### Opdracht
Citeer woordelijk het gedeelte van de tekst over licht dat begint bij "De rigting waarin" en eindigt bij "ons wit toe.".

### Aangeleverd fragment
=-=-=

Pagina:Album der Natuur 1854 en 1855.djvu/605

Deze pagina is gevalideerd

— 195 —

geven. Het zal hiertoe echter noodzakelijk zijn, dat ik u eenige kennis mededeel, die ik niet als algemeen verspreid mag aannemen en zonder welke elke poging tot verheldering zoude mislukken.

De rigting waarin het licht zich door de ruimte verbreidt, en welke eene volmaakt regte lijn is, noemt men lichtstraal. Uithoofde van den verren afstand der zon, kunnen wij gerust aannemen, dat bij het van haar komende licht die stralen alle evenwijdig zijn, vooral voor de kleine afstanden waarop wij ze in onze nabijheid beschouwen. Door elke opening derhalve dringen een ontelbaar aantal evenwijdige lichtstralen. Zulke vereeniging van lichtstralen noemt men naar de grootte der doorsnede een lichtpenseel of lichtbundel. Een lichtbundel, onmiddelijk van de zon door de ruimte tot ons oog komende, geeft ons geenen indruk van eenige kleur; een wit ligchaam door hem bestraald schijnt ons wit toe.

=-=-=

### Aangeleverd materiaal
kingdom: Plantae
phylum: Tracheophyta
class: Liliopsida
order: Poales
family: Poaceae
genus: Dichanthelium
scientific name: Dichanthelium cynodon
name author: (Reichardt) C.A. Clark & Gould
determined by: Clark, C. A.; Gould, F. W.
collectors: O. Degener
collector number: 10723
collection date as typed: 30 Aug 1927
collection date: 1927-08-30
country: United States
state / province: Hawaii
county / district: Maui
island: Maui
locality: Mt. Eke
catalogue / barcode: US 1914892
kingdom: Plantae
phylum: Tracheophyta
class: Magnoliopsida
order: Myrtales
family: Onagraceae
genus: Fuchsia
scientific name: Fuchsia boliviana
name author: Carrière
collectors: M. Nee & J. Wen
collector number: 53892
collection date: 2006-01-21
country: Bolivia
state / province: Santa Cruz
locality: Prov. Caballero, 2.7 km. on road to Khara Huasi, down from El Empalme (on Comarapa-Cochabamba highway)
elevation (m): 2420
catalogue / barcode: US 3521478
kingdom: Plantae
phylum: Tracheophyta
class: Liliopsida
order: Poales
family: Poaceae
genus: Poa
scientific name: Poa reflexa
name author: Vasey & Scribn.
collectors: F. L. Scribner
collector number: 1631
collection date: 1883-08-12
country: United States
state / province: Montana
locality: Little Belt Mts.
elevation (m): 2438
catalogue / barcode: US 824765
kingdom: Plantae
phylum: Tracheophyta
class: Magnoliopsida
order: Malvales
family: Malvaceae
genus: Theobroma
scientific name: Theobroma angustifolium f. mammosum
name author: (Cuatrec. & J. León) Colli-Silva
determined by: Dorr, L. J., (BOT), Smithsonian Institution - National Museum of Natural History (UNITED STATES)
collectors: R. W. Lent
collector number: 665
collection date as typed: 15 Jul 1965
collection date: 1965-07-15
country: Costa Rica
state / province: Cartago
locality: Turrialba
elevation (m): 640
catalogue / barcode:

=-=-=

### Eindantwoord
De rigting waarin het licht zich door de ruimte verbreidt, en welke eene volmaakt regte lijn is, noemt men lichtstraal. Uithoofde van den verren afstand der zon, kunnen wij gerust aannemen, dat bij het van haar komende licht die stralen alle evenwijdig zijn, vooral voor de kleine afstanden waarop wij ze in onze nabijheid beschouwen. Door elke opening derhalve dringen een ontelbaar aantal evenwijdige lichtstralen. Zulke vereeniging van lichtstralen noemt men naar de grootte der doorsnede een lichtpenseel of lichtbundel. Een lichtbundel, onmiddelijk van de zon door de ruimte tot ons oog komende, geeft ons geenen indruk van eenige kleur; een wit ligchaam door hem bestraald schijnt ons wit toe.